The sections on MySQL and MariaDB contain a better description of the various issues than I could give, but for this example the gist of it is:

  • ORDER BY as part of a JSON expression is not supported, so you've got to use group_concat to build the result
  • The maximum length of group_concat'ed expressions is controlled by a DB variable.
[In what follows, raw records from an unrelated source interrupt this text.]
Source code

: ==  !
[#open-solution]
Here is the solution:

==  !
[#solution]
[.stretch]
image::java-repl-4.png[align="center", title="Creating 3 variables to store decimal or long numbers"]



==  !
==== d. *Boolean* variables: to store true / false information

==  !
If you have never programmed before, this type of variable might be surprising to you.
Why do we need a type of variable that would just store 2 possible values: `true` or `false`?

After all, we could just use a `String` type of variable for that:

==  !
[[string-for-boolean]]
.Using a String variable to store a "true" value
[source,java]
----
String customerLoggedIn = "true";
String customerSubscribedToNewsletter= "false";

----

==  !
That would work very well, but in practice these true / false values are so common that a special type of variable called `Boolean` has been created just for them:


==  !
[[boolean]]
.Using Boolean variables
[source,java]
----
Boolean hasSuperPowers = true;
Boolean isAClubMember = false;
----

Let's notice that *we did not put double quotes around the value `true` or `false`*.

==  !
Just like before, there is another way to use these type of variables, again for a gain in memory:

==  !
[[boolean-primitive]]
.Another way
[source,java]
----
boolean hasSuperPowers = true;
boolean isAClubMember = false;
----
Creating a string larger than this value will cause cryptic errors about malformed input from json_merge_preserve due to truncation.
  • To prevent escaped output when building the JSON, e.g. {"titles": "[\"1984\",\"Animal Farm\",\"O Alquimista\",\"Brida\"]"}, you need to call json_merge_preserve
set @t = @@group_concat_max_len;
set @@group_concat_max_len = 4294967295;
select json_merge_preserve(
  '[]',
  concat(
    '[',
    group_concat(json_merge_preserve(
      '{}',
      json_object('id', u.id),
      json_object('name', u.name),
      json_object('todos', json_merge_preserve(
        '[]',
        (
          select json_merge_preserve(
            '[]',
            concat(
              '[',
              group_concat(json_merge_preserve(
                '{}',
                json_object('id', t.id),
                json_object('todo', t.todo)
              ) separator ','),
              ']'
            )
          )
          from user_todos as t
          where t.user_id = u.id
        )
      ))
    ) separator ','),
    ']'
  )
)
from users as u;
set @@group_concat_max_len = @t;

Trino/Presto/Athena

select cast(array_agg(cast(map_from_entries(array[
  row('id', cast(u.id as json)),
  row('name', cast(u.name as json)),
  row(
    'todos',
    cast((
      select cast(array_agg(cast(map_from_entries(array[
        row('id', cast(t.id as json)),
        row('todo', cast(t.todo as json))
      ]) as json)) as json)
      from user_todos t
      where t.user_id = u.id
    ) as json)
  )
]) as json)) as json)
from users u

SQL Server

select json_arrayagg((
  select (
    select *
    from (
      values (
        u.id,
        u.name,
        json_query((
          select json_arrayagg((
            select *
            from (
              values (t.id, t.todo)
            ) t ([id], [todo])
            for json path, include_null_values, without_array_wrapper
          ))
          from user_todos t
          where t.user_id = u.id
        ))
      )
    ) t ([id], [name], [todos])
    for json path, include_null_values, without_array_wrapper
  )
))
from users u

Generate Series

Now lets look at the SQL for generating a series of integer values from a given range:

Postgres

SELECT i FROM generate_series(1, 10) AS i;

Clickhouse

select i
from (
  select cast(number as Nullable(integer)) i
  from numbers(1, (10 + 1))
) i

Snowflake

select i
from (
  select (row_number() over (order by (
    select 1
  )) + (1 - 1)) i
  from table(generator(rowcount => (10 - (1 - 1))))
) i

Oracle

select i
from (
  select (level + (1 - 1)) i
  from DUAL
  connect by level <= ((10 + 1) - 1)
) i

MySQL

select i
from (
  with recursive
    i(i) as (
      select 1
      union all
      select (i + 1)
      from i
      where i < 10
    )
  select i
  from i
) as i

Conclusion

I hope this post has given you a sense for how leveraging an abstract Query IR as your SQL generation target can help deal with the complexities of portable, cross-dialect SQL.

It's proven an effective strategy for what I use it for.

AI Disclaimer: ChatGPT 4.1 was used to generate the Open Graph image for this post.